The Tube is regarded as the “biggest free gallery in the world” and its artwork, from architecture to posters, maps and the famous Tube roundel, have long sparked admiration, comment and occasional criticism.

Four posters from the London Transport Museum’s collection have been revamped – those featuring the English National Opera, London Symphony Orchestra, Southbank Centre and the Royal Opera House.

They will be displayed across 80 Tube stations between April 10 and 28. Prints can be bought from the museum’s shop.

The posters are:

*For the Sunday Concerts by Fred Taylor, first published in 1912. It promotes using the Tube to enjoy a Sunday concert.

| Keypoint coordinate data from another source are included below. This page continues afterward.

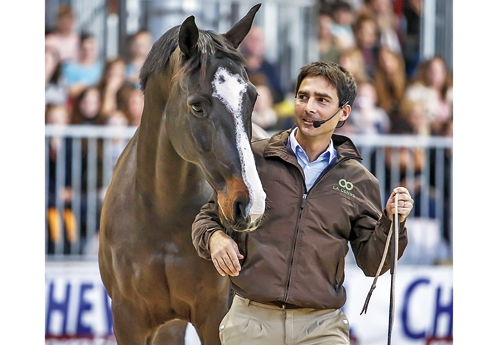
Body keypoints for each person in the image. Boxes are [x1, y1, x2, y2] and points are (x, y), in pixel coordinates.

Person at [192, 61, 413, 345]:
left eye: (322, 100)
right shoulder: (256, 159)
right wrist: (215, 238)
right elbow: (207, 217)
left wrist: (392, 222)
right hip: (251, 323)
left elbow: (373, 263)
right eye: (303, 96)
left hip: (322, 327)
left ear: (343, 112)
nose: (309, 107)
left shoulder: (361, 181)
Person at [404, 56, 453, 135]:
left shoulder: (450, 93)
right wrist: (430, 121)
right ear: (426, 72)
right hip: (425, 133)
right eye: (432, 70)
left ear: (444, 73)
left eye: (438, 71)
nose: (435, 74)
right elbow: (409, 112)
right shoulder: (416, 91)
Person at [239, 25, 285, 104]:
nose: (255, 43)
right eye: (251, 39)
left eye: (258, 40)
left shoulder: (270, 68)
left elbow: (280, 95)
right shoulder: (235, 67)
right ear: (243, 42)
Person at [62, 33, 103, 100]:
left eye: (91, 49)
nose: (88, 53)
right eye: (84, 49)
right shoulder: (68, 67)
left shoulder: (101, 69)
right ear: (79, 49)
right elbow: (67, 91)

The new version promotes the LSO, now resident at the Barbican.

LSO poster

/ London Transport Museum

*Pantomimes, Plays and Picture by Charles Atkinson, 1933. This “celebrates the merriment of London’s pantomimes, plays and cinemas”. The new version mentions the Royal Opera House in Covent Garden, home to The Royal Ballet and The Royal Opera.

Royal Opera House poster

/ London Transport Museum

* Just because you’ve finished work it doesn’t mean it’s curtains for your travel card by Trevor Caley, 1986 – a vibrant mosaic that pays homage to London’s theatres and stage venues. The reimagined version pays homage to the English National Opera, the resident opera company of the London Coliseum.

The ENO poster

/ London Transport Museum

* Simply London by Tube and bus by Jake Sutton, 1999 – a watercolour commissioned by London Transport for a poster campaign titled ‘Simply Travel’. It promotes the Southbank Centre.

Southbank Centre poster

/ London Transport Museum

Justine Simons, Sadiq Khan’s deputy mayor for culture, said the posters showed how Frank Pick, the legendary first boss of what was then the London Passenger Transport Board, had “created a design DNA across the whole of the Tube” from 1908 onwards.

She said: “I love these posters because they bring to life the amazing heritage in the London transport system. Arguably the Tube is the biggest gallery in the world.

“These posters are just a small part of that amazing heritage and the way in which the transport system and the cultural world work in this beautiful symbiotic way to celebrate what is great about our city.”

Ms Simons said the artwork could distract from Tube delays. “When you are a passenger standing on a platform, if you are looking at artwork, you imagine that you are standing there for less time than you actually are, because you are distracted and you are interested,” she told the Standard.

“It just brings to life the architecture of the Tube, it gives you something to focus on and takes you out into another kind of space. That is the great thing about art and culture – it brings new perspectives and allows you to see the world differently.

“If we can bring that to the travelling public for free, every day, on the transport system, it’s a beautiful thing.”

TfL commissioner Andy Lord said the posters showed how Londoners were encouraged to use the Tube to visit the city’s cultural attractions.

“The artwork that has adorned the walls of our transport network is as much a part of London’s history as the Tube itself,” he said.

Previous events linked to the 160th anniversary included the reimagining of the classic Tube roundel with one that read “Love The Tube”.